Hence in a season of calm weather
Though inland far we be,
Our Souls have sight of that immortal sea
Which brought us hither,
Can in a moment travel thither,
And see the Children sport upon the shore,
And hear the mighty waters rolling evermore.
Then sing, ye Birds, sing, sing a joyous song!
And let the young Lambs bound
As to the tabor's sound!
We in thought will join your throng,
Ye that pipe and ye that play,
Ye that through your hearts to-day
Feel the gladness of the May!
What though the radiance which was once so bright
Be now for ever taken from my sight,
Though nothing can bring back the hour
Of splendour in the grass, of glory in the flower;
We will grieve not, rather find
Strength in what remains behind;
In the primal sympathy
Which having been must ever be;
In the soothing thoughts that spring
Out of human suffering;
In the faith that looks through death,
In years that bring the philosophic mind.

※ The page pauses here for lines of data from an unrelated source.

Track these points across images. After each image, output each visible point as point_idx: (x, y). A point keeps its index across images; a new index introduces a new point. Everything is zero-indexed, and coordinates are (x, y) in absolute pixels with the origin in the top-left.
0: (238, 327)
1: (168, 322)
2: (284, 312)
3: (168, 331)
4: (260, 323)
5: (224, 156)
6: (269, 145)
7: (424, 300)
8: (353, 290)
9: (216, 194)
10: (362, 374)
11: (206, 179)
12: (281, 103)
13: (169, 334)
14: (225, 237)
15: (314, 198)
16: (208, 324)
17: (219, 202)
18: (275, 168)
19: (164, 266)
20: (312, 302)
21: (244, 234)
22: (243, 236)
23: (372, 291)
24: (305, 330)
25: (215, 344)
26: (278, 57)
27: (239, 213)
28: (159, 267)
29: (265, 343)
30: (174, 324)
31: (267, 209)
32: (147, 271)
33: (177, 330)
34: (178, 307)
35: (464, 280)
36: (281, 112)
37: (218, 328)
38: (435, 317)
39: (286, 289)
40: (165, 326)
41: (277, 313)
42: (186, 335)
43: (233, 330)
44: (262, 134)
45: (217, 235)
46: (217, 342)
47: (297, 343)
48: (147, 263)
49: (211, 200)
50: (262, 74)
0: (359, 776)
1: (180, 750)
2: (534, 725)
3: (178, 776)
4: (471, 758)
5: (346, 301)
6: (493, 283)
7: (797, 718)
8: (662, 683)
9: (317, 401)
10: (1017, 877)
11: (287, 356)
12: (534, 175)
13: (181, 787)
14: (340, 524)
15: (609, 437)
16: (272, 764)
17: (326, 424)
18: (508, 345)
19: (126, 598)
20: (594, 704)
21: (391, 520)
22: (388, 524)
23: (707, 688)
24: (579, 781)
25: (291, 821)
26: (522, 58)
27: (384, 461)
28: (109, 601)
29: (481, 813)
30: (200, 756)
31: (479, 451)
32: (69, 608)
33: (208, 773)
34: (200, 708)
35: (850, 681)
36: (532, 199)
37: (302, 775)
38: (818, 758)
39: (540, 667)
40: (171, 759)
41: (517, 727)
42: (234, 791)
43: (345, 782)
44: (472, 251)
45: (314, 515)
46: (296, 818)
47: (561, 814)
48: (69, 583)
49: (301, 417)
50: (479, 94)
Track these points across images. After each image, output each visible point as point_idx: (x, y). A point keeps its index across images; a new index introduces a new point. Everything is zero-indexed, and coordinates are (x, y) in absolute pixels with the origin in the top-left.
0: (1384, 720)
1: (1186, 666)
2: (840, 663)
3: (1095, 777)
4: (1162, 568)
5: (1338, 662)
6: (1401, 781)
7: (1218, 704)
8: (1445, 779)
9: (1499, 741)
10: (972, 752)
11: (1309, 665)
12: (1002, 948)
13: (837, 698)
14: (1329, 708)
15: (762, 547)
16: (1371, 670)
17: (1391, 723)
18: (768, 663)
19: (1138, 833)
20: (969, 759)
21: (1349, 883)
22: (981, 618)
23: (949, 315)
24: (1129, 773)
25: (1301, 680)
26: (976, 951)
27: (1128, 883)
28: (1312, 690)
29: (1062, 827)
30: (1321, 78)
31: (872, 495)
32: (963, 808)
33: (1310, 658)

And O, ye Fountains, Meadows, Hills, and Groves,
Forebode not any severing of our loves!
Yet in my heart of hearts I feel your might;
I only have relinquished one delight
To live beneath your more habitual sway.
I love the Brooks which down their channels fret,
Even more than when I tripped lightly as they;
The innocent brightness of a new-born Day
Is lovely yet;
The Clouds that gather round the setting sun
Do take a sober colouring from an eye
That hath kept watch o'er man's mortality;
Another race hath been, and other palms are won.
Thanks to the human heart by which we live,
Thanks to its tenderness, its joys, and fears,
To me the meanest flower that blows can give
Thoughts that do often lie too deep for tears.